Psychosocial Aspects of Artificial Pancreas Research
Research type
Research Study
Full title
Psychosocial Aspects of Artificial Pancreas (AP) Research Development and Validation of AP Specific Psychosocial Measure
IRAS ID
171863
Contact name
Katharine Barnard
Contact email
Duration of Study in the UK
2 years, 0 months, 1 days
Research summary
Type 1 diabetes (T1D) remains the most common chronic disease of childhood and affects millions of adults and children globally. Artificial Pancreas (AP) research shows enormous promise and clinical trials are progressing rapidly. Psychosocial aspects of any AP devices (both single and dual hormone) are currently not well assessed in clinical trails meaning that we simply do not know enough about the hopes, anxieties, reasons for uptake, perceived benefits and barriers, impact on daily living and possible reasons for discontinuation of AP devices.

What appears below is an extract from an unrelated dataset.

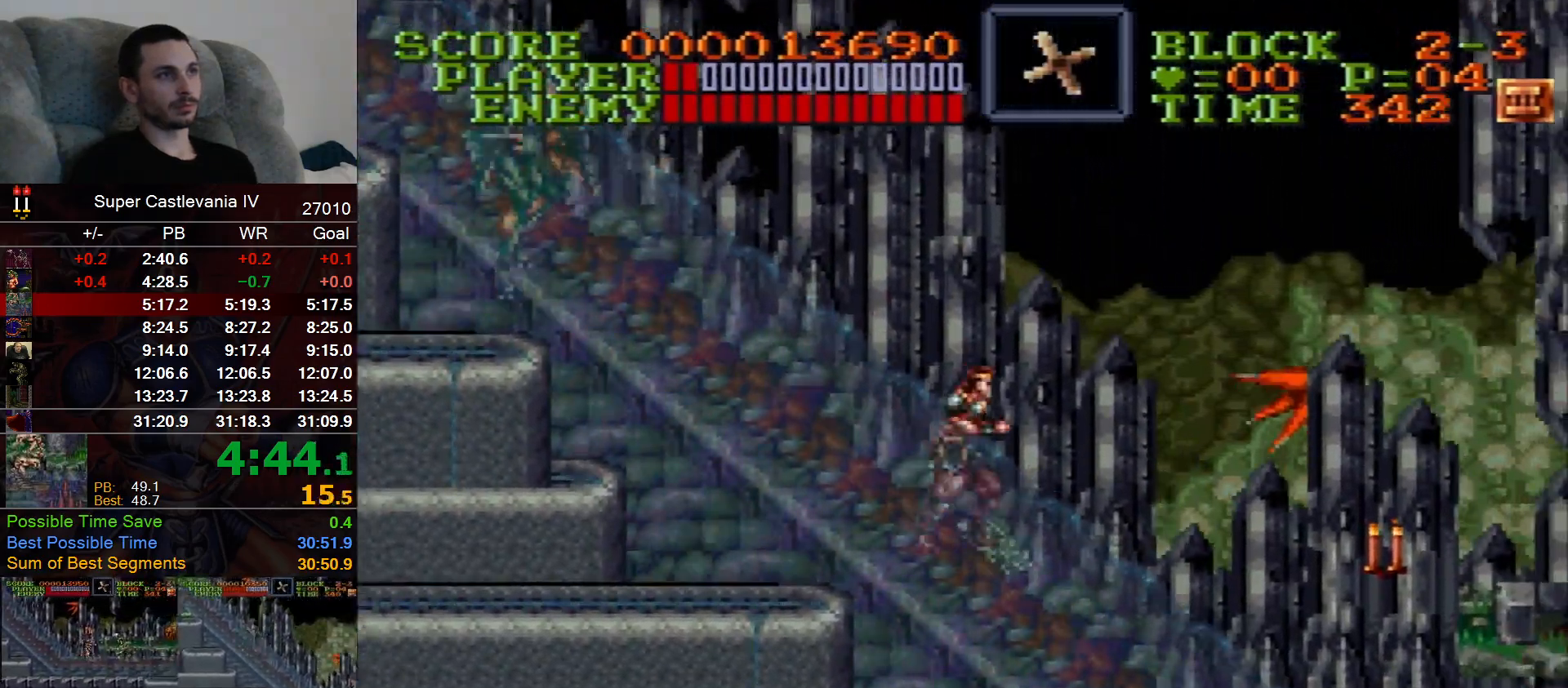
{"dt_ms": 500, "buttons": ["DPAD_RIGHT"], "events": []}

A reliable measure of the psychosocial impact of AP devices for users is crucial, both to make sure that regulatory authorities are able to consider these aspects as part of their approval process; but as importantly to ensure that the devices are 'fit for use' to maximize benefits both in terms of blood glucose control and quality of life to minimize the burden of diabetes in everyday life. Furthermore, the impact on significant relationships and the quality of life of parents and significant others is not captured, yet research shows that these factors are important to engagement and continuation with AP devices. Understanding these factors will ultimately lead to the most benefit for users. We plan to develop measures that will help research teams understand the factors important to users of AP devices. This includes living with the device and the impact on quality of life; so they can live their lives in the way that they want to.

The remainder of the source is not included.